Of the bad ones, the first televised Stirling – the year Will Alsop won for his Peckham Library - was terrible, for instance, with endless production delays rapidly draining goodwill from the participants. The year Grimshaw failed to win for his Eden Project wasn’t great either, the acoustics of the British Museum Great Court where it was held being notoriously awful. The building that pipped him that year, Wilkinson Eyre’s Magna centre in Rotherham, was the chilly venue for 2011’s Stirling, required coach transfers from Sheffield and didn’t really work – even before Zaha won with her generally unfancied Evelyn Grace Academy, when nearly everyone wanted Hopkins to win for its 2012 Velodrome.

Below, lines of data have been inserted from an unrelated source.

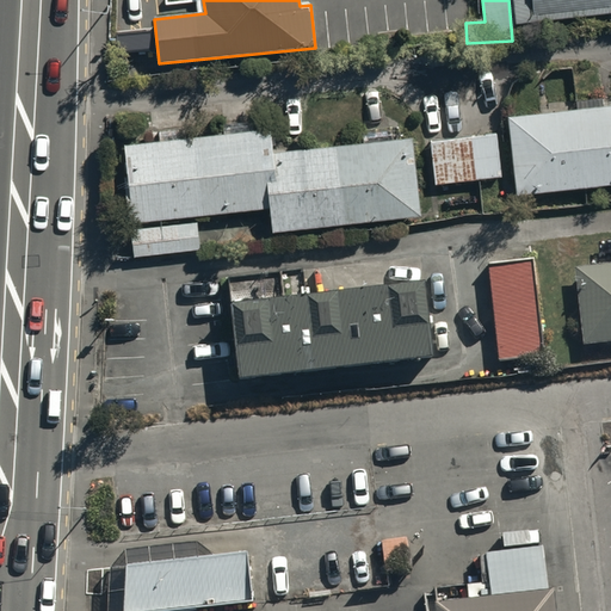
[(610,0),(511,0),(514,30),(610,19),(610,0)]
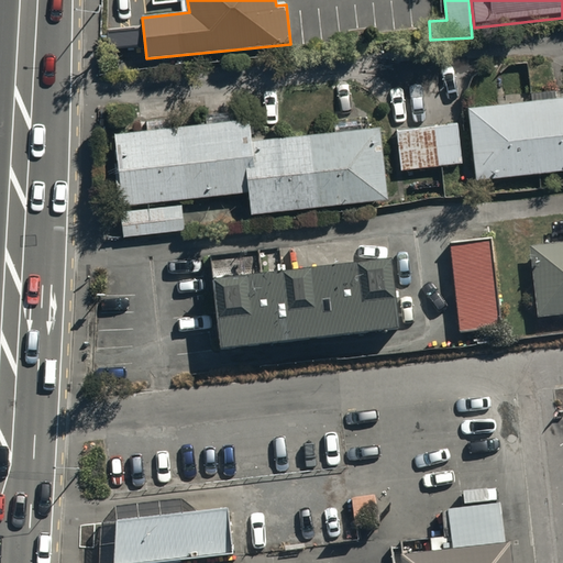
[(562,100),(471,112),(479,180),(562,169),(562,100)]
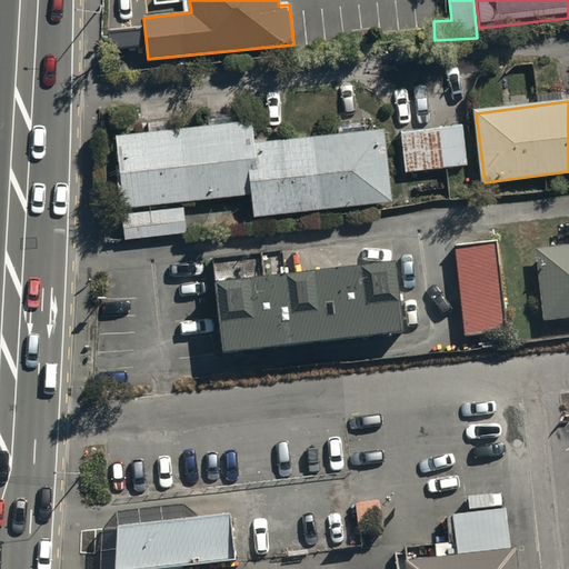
[(255,115),(112,130),(125,237),(187,230),(183,201),(252,193),(255,215),(377,201),(369,127),(257,139),(255,115)]
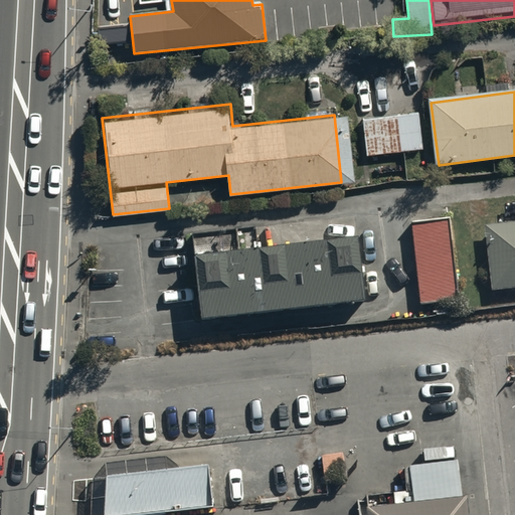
[(415,114),(363,118),(369,158),(421,152),(415,114)]
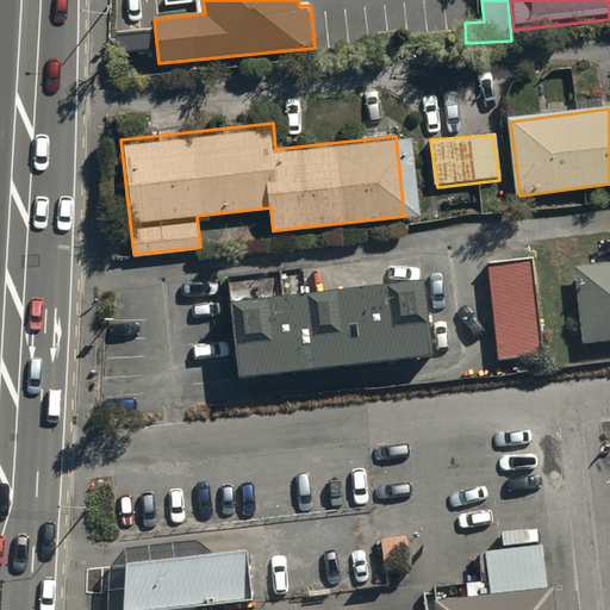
[(417,256),(225,278),(238,391),(433,368),(417,256)]
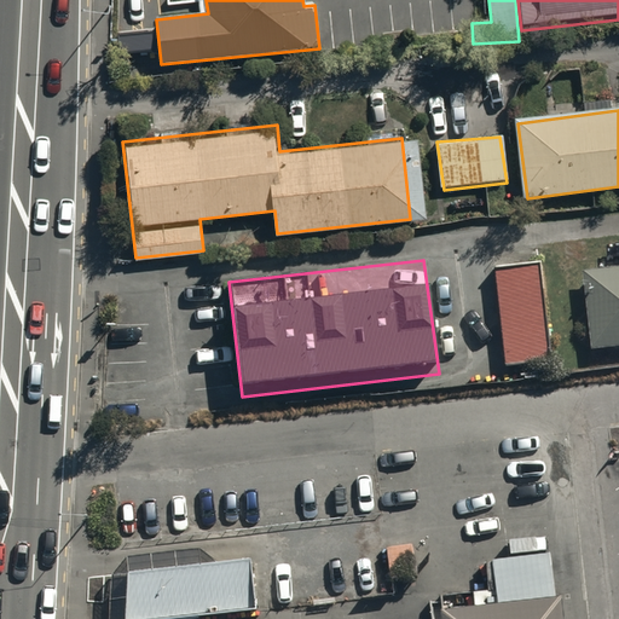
[(537,262),(495,267),(505,371),(547,366),(537,262)]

This year, however, felt good in the way that Glasgow felt good in 1999, when Future Systems won for their media centre at Lord’s and the prize money helped them out of a tight spot with their bank. From the reception in Alfred Waterhouse’s Gothic Revival town hall in Manchester – with RIBA NW’s mobile exhibition truck pulled up outside, containing the Stirling shortlist – through the relaxed, non-televised awards ceremony (MCd by the drily witty Mark Lawson) in the nearby exhibition centre to the after-party in the Stephen Hodder-designed CUBE gallery, this was a warm-hearted evening. Although once again the winner was not the generally expected one, that didn’t matter – not only because of the evident excellence of the Sainsbury Laboratory, but also because the consistently good Stanton Williams had never even been shortlisted previously. Alan Stanton and Paul Williams, unwavering modernists with a keen eye for detail, are respected and held in great affection by their peers, and it showed.

As the participants emerged blinking into the bright sunshine the next morning, Manchester was looking great. A new tower has joined the skyline: Hodder’s “Student Castle” by Oxford Road station, which is a considerable cut above most new student accommodation. As the President-elect of the RIBA remarked at the after-party: “I do buildings as well, you know.”